Comment Re:not radical, not new (Score 1) 390

You are correct, but the time to do this would have been 15 to 20 years ago, at the peak of millennials graduating and entering the workforce before the boomers really started to retire en-masse. Since then the number of workers as a percentage of the population has peaked and started to decline, so the economy is going to incentivize people to work more hours, and it'll actually try to get a few younger boomers to delay retirement or come back out of retirement for a few years to help out. We're already seeing it with wages increasing. True, inflation means prices increase too, but the net effect is that people who are working can still afford a significant proportion of what's being produced, and people who retired thinking they had enough money in the bank will find that it can't be stretched as far as they think. The net effect will be a large transfer of wealth from the boomer generation to their kids' as retired people spend their savings just to be comfortable.

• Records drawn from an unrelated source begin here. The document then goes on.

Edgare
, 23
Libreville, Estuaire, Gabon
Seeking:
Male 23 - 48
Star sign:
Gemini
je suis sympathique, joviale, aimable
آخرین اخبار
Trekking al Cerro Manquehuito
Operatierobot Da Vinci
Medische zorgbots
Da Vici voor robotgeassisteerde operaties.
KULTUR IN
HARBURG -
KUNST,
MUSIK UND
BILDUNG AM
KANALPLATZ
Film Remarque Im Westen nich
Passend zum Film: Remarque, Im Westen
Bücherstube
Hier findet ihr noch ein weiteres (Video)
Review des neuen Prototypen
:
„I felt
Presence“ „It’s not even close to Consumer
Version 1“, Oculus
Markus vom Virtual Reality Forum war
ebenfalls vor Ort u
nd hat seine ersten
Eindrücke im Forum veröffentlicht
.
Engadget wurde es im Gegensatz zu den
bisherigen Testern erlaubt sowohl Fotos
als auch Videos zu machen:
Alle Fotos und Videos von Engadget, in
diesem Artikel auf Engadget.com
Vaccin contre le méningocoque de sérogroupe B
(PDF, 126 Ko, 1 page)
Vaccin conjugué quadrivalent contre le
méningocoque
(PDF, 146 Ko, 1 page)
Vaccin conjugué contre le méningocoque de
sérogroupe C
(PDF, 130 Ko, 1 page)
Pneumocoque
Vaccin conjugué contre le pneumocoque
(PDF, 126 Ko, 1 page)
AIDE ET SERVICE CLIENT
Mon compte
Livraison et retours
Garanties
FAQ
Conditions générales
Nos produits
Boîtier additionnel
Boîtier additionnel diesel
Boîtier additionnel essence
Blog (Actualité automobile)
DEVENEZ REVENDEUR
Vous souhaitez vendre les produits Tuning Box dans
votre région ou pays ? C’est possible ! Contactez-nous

Comment Re:Nonsensical headlines (Score 1) 70

Since when was doing things that were previously thought impossible so ripe for criticism.

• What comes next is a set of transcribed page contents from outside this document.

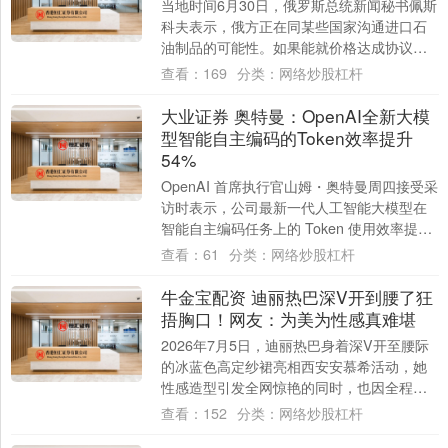
当地时间6月30日，俄罗斯总统新闻秘书佩斯
科夫表示，俄方正在同某些国家沟通进口石
油制品的可能性。如果能就价格达成协议，
俄罗斯将进口石油制品，以稳定国内能源市
查看：
169
分类：
网络炒股杠杆
场。....
大业证券 奥特曼：OpenAI全新大模
型智能自主编码的Token效率提升
54%
OpenAI 首席执行官山姆・奥特曼周四接受采
访时表示，公司最新一代人工智能大模型在
智能自主编码任务上的 Token 使用效率提升
54%，综合性能对标市面上竞....
查看：
61
分类：
网络炒股杠杆
牛金宝配资 迪丽热巴深V开到腰了狂
捂胸口！网友：为美为性感真难堪
2026年7月5日，迪丽热巴身着深V开至腰际
的冰蓝色高定纱裙亮相西安安慕希活动，她
性感造型引发全网惊艳的同时，也因全程下
意识捂胸口的遮挡动作，掀起了一场关
查看：
152
分类：
网络炒股杠杆
于“造....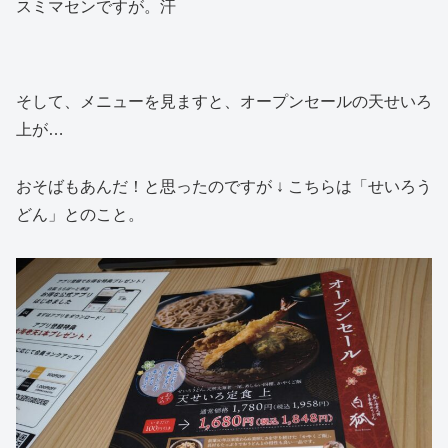
スミマセンですが。汗
そして、メニューを見ますと、オープンセールの天せいろ
上が…
おそばもあんだ！と思ったのですが ↓ こちらは「せいろう
どん」とのこと。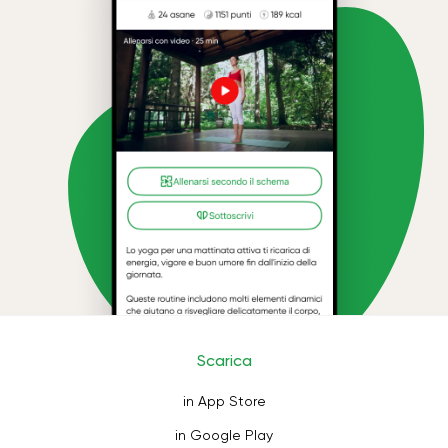
Scarica
in App Store
in Google Play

Since the reporters gave up on journalistic integrity, stopped trying to be unbiased, and decided to take sides in the culture war. The one where "they've" decided that Elon Musk is "da enemy" and so anything related to him must be evil.

Comment Teenagers (Score 5, Insightful) 233

We've already explained to you why it's a bad idea to use apps that upload everything you do to some company in California (or wherever they choose to store your data) but at least there are some legal frameworks governing what they can do, and the government we elect has some control. If that's a bad idea, can you possibly understand why it's an even worse idea to use an app that uploads everything you do to a company that's completely under the control of a hostile nation's government and that our elected government has no way to regulate? I get that *you* don't think you do anything worth spying on, but there's been lots of cases of young people in the armed forces or national security jobs using apps like this while on duty or at work.

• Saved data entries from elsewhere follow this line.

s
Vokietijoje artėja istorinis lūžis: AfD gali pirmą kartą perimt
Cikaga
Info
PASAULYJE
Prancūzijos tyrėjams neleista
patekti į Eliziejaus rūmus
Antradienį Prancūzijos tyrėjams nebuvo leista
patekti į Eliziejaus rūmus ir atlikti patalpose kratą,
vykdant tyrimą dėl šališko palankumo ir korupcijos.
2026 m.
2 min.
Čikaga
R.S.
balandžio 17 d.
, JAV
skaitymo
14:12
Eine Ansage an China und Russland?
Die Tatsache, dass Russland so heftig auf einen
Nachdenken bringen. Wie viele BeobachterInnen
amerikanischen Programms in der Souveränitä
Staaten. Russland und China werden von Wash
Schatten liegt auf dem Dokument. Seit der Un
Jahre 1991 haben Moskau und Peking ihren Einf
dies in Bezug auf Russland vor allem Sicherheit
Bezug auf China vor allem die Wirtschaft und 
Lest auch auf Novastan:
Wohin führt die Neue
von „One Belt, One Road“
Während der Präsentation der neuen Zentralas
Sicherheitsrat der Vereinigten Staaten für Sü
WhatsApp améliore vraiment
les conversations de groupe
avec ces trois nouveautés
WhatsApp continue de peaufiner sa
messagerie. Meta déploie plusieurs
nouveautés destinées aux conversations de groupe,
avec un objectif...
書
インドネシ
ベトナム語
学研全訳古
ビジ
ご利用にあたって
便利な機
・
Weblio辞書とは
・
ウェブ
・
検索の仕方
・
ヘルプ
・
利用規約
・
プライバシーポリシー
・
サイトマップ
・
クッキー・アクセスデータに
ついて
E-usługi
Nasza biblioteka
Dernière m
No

Comment Re:Canadas Direction. (Score 1) 200

It's true that the constitution adds some protections, but if the majority of people in a democracy are really annoyed with what you're doing (like the Canadian truckers) then they *will* find a way to get back at your or stop you. In order to allow stuff like the trucker protest to happen, there needs to be a culture that tolerates it. By and large most Canadians do tolerate it up to a point, but most of the millennial and almost all of the gen Z generation now believe that saying something they don't like is literally "harm" and therefore needs regulated. This is hardly just a Canadian problem. Has anyone from Gen Z ever heard the expression "sticks and stones may break my bones but words will never hurt me?"

Comment Re:China is doing what the US isn't bothering do t (Score 1) 68

Distances driven are just larger in North America. 200 miles won't cut it. The bare minimum to be acceptable to consumers is 300+ for mass adoption, and even that's going to give people range anxiety. That said, American car companies have decided they like the huge markups they could get when supply was constrained, and they're making no efforts to increase supply now that they can get electronic components again. Prices for both new and used vehicles are absurdly high. Prices for 3 year old used vehicles have jumped over 50% since 2019. It's only good for the OEMs, not the country.